Exercises to complete —
1. From the email below about sorting in Groovy, reproduce the stretch from "side question, completely" through "a bad idea?".
2. In the email below about sorting, Paul King says a solution with only two dimensions will get away with what kind of coordinate values?

Document segment —
Paul,

side question, completely irrelevant to the original problem, just occurred to 
me when I read this...

> On 20. 5. 2024, at 17:02, Paul King <pa...@asert.com.au> wrote:
> println ([[x:1, y:100],  [x:2, y:1], [x: 2, y:500]].sort{ a, b -> a.x == b.x 
> ? a.y <=> b.y : a.x <=> b.x }) // works

Wouldn't sort { a,b -> a.x<=>b.x ?: a.y<=>b.y } be both more efficient and 
better readable and intention-revealing? Or do I overlook some reason why it 
would be a bad idea?

Thanks,
OC

> 
> On Tue, May 21, 2024 at 12:52 AM Paul King <pa...@asert.com.au> wrote:
>> 
>> If you have only two dimensions, you'll get away with your solution
>> for small integer coordinate values. Here is a counter example with
>> integers:
>> 
>> println ([[x:  1, y: 69273666],  [x: 69273666, y: 1]].sort{[it.x,
>> it.y]}) // broken
>> println ([[x:  1, y: 69273666],  [x: 69273666, y: 1]].sort{ a, b ->
>> a.x == b.x ? a.y <=> b.y : a.x <=> b.x }) // works
>> 
>> On Tue, May 21, 2024 at 12:25 AM M.v.Gulik <mvgu...@gmail.com> wrote:
>>> 
>>> 
>>> On Mon, 20 May 2024 at 15:40, Paul King <pa...@asert.com.au> wrote:
>>>> 
>>>> What sort result are you trying to achieve? There should be no need to
>>>> perform any recursion.

Remote sensing object lists:
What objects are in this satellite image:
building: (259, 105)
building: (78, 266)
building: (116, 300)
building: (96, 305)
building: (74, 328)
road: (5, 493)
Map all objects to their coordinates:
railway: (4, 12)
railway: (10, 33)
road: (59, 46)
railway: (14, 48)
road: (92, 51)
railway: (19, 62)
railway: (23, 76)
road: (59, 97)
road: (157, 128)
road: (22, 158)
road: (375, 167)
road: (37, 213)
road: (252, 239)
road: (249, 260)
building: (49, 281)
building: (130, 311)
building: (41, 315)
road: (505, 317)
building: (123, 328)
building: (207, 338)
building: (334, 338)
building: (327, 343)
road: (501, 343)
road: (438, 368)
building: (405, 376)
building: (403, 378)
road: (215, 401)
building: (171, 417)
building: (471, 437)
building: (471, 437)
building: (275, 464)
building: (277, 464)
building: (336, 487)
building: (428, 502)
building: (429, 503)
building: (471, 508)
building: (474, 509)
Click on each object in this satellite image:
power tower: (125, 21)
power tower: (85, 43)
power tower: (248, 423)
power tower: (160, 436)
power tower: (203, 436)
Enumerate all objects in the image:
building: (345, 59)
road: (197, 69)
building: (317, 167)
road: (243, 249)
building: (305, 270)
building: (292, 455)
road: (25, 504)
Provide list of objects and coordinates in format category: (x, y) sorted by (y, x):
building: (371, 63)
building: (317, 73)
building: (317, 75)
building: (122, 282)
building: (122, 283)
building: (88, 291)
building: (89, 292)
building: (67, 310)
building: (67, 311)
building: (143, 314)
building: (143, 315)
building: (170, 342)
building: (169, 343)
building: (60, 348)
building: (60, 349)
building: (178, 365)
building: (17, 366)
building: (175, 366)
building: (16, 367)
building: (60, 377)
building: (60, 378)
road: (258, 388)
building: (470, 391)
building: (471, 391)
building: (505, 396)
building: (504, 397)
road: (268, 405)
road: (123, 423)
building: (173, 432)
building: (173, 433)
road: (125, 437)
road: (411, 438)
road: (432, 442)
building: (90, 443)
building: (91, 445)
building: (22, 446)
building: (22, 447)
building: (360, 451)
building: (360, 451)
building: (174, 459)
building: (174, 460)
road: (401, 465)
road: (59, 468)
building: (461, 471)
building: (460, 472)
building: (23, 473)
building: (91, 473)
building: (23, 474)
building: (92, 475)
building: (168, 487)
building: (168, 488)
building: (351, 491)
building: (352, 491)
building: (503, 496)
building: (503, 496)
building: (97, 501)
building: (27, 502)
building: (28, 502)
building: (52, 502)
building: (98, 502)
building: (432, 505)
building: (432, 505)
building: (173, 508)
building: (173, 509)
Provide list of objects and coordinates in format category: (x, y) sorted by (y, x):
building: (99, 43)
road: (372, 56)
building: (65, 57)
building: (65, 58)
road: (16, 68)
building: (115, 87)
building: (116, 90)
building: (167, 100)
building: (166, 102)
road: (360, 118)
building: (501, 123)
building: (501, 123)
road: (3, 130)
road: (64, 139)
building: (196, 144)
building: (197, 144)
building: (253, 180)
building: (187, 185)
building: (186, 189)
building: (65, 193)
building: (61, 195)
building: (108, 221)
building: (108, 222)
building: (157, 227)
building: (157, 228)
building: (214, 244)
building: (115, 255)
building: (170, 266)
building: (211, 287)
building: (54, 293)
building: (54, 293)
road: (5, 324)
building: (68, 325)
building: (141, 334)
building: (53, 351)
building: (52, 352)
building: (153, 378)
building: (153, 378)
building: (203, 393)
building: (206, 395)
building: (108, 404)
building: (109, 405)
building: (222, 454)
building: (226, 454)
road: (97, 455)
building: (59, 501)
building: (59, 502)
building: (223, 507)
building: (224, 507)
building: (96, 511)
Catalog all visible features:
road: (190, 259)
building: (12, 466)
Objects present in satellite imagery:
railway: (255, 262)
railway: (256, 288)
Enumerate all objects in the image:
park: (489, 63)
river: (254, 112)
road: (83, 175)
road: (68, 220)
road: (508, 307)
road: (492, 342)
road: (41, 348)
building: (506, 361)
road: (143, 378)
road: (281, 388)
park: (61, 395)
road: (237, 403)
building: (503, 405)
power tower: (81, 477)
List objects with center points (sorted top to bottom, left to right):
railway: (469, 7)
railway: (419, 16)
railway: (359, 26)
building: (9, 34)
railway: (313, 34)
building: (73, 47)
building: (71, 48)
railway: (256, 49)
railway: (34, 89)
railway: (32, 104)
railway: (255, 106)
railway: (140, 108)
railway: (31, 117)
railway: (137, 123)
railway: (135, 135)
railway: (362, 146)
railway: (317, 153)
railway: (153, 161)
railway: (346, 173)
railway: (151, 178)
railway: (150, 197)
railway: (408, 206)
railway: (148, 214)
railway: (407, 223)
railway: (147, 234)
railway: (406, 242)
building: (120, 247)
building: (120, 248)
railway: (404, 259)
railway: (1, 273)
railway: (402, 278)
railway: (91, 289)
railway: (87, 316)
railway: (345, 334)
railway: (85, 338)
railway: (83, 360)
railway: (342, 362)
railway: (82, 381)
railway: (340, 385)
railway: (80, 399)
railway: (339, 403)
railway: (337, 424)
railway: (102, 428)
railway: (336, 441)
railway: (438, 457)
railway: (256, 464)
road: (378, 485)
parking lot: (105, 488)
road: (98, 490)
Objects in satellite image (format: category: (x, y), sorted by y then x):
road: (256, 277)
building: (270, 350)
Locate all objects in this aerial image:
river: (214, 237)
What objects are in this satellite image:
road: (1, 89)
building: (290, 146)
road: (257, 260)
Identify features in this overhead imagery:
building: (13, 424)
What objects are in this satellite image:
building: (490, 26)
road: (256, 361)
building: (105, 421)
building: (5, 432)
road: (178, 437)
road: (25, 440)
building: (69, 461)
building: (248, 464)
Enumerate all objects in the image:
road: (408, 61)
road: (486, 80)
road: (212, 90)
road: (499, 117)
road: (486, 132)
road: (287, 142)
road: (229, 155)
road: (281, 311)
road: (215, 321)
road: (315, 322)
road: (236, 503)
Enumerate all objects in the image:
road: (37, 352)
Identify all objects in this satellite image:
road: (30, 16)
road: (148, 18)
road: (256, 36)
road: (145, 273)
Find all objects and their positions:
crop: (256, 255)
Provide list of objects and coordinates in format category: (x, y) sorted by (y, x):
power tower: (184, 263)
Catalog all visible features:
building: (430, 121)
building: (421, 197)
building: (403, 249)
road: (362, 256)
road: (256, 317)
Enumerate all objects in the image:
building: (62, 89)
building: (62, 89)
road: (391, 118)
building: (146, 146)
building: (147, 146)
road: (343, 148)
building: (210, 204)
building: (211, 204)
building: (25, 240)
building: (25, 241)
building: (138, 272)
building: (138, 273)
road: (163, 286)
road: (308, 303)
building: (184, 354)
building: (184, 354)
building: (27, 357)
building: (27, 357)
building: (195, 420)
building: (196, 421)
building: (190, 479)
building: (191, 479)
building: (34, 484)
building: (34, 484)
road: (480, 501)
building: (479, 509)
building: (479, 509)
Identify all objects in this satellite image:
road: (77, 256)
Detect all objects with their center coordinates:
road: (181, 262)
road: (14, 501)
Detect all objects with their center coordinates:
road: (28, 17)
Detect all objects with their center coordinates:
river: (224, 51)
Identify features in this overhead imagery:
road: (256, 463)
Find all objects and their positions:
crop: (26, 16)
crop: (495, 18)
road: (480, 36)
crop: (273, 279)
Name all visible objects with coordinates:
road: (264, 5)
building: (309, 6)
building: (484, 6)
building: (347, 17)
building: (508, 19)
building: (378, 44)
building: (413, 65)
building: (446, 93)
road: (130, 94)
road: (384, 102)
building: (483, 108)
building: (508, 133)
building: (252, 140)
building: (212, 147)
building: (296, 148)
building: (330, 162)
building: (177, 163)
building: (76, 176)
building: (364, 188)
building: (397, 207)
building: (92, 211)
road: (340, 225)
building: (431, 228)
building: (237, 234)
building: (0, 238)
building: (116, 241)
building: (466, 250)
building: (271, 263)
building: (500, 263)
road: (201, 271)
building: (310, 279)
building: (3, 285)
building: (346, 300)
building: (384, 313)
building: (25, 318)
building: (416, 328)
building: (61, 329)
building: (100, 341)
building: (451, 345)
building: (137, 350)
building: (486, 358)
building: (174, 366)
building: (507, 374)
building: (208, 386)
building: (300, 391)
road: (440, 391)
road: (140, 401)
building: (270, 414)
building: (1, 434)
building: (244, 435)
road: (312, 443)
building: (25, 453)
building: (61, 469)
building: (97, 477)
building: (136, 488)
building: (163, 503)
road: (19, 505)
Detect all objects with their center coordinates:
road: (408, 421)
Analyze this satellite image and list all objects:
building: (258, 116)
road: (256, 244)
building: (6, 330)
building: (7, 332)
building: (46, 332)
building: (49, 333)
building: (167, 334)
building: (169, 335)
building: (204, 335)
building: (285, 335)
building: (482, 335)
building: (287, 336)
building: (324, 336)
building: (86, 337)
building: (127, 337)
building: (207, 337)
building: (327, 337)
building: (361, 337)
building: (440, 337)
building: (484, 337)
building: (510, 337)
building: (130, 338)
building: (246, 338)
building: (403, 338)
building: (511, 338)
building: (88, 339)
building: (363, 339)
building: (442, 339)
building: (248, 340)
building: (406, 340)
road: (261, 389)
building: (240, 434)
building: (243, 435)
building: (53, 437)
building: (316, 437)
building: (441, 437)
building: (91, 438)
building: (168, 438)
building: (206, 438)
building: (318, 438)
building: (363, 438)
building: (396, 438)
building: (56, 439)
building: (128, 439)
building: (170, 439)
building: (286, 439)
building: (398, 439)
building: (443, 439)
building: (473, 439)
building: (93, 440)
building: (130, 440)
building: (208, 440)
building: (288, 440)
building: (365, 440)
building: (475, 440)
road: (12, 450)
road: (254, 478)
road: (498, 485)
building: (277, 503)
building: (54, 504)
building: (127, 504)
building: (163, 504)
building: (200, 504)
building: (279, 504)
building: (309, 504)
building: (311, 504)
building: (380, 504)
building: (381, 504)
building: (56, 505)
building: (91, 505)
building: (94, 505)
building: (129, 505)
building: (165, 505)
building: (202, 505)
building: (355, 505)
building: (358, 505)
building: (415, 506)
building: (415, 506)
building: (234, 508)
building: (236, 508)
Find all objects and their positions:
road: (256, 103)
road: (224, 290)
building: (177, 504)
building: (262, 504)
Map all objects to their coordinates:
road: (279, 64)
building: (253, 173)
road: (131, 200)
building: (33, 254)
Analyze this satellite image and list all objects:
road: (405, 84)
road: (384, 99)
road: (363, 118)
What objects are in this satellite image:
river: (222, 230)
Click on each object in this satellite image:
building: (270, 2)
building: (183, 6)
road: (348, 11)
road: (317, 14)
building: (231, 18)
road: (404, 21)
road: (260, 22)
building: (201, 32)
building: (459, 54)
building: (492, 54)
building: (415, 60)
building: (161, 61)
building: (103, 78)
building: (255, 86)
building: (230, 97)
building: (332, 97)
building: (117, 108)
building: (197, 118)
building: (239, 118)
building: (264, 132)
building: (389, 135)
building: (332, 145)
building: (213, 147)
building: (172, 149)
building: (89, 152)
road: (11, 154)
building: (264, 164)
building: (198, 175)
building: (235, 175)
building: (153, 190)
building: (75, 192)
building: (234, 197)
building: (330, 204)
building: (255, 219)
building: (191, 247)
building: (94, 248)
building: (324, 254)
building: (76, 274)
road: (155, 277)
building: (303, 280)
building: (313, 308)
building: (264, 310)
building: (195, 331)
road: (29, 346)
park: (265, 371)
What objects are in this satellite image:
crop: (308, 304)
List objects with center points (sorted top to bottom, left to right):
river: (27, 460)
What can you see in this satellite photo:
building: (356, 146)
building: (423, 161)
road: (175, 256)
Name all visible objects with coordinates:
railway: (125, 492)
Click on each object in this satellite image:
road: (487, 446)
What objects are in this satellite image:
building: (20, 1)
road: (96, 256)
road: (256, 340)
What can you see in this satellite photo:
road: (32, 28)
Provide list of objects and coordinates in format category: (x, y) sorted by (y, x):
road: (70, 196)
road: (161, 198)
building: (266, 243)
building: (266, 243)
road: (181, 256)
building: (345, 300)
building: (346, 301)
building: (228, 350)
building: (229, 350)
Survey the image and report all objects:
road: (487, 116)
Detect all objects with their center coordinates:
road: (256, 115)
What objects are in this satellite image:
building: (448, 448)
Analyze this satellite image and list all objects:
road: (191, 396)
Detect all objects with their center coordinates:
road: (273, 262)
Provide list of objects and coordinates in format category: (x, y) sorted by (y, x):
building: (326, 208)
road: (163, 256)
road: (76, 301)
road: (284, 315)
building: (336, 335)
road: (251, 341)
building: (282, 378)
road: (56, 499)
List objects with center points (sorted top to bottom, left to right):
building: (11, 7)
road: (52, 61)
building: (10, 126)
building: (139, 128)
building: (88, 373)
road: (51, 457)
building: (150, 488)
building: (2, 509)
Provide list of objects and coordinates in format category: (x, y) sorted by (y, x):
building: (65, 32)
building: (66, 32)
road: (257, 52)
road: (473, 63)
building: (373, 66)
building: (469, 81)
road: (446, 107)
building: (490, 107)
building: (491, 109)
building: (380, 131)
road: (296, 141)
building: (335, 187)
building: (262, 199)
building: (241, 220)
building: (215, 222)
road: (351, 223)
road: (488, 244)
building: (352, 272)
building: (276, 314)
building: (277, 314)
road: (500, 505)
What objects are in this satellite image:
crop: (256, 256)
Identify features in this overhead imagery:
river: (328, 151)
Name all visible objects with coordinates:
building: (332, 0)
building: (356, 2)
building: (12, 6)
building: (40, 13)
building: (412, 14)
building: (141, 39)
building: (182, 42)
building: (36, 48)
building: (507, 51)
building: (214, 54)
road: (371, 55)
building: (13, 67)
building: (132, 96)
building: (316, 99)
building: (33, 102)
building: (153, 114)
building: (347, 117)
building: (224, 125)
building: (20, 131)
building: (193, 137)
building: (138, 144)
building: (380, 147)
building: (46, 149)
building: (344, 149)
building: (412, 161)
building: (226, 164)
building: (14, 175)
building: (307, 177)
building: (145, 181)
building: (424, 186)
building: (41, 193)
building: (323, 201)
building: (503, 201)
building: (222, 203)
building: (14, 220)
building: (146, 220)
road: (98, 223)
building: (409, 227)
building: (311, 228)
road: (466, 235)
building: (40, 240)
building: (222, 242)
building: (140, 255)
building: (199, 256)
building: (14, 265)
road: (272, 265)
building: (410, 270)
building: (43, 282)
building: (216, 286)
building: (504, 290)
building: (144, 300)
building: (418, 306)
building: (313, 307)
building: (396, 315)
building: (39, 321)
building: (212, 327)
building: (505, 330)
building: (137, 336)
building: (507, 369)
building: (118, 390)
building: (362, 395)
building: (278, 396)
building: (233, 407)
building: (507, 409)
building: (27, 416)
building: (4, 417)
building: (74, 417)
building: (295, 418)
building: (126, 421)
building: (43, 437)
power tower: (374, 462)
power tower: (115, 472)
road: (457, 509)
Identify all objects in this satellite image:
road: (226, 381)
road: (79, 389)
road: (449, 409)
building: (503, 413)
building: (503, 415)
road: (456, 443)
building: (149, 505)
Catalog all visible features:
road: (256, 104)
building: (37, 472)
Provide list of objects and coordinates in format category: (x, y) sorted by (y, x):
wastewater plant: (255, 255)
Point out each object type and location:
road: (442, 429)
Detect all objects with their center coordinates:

Task-by-task answers —
1.
side question, completely irrelevant to the original problem, just occurred to 
me when I read this...

> On 20. 5. 2024, at 17:02, Paul King <pa...@asert.com.au> wrote:
> println ([[x:1, y:100],  [x:2, y:1], [x: 2, y:500]].sort{ a, b -> a.x == b.x 
> ? a.y <=> b.y : a.x <=> b.x }) // works

Wouldn't sort { a,b -> a.x<=>b.x ?: a.y<=>b.y } be both more efficient and 
better readable and intention-revealing? Or do I overlook some reason why it 
would be a bad idea?

2. Small integer coordinate values.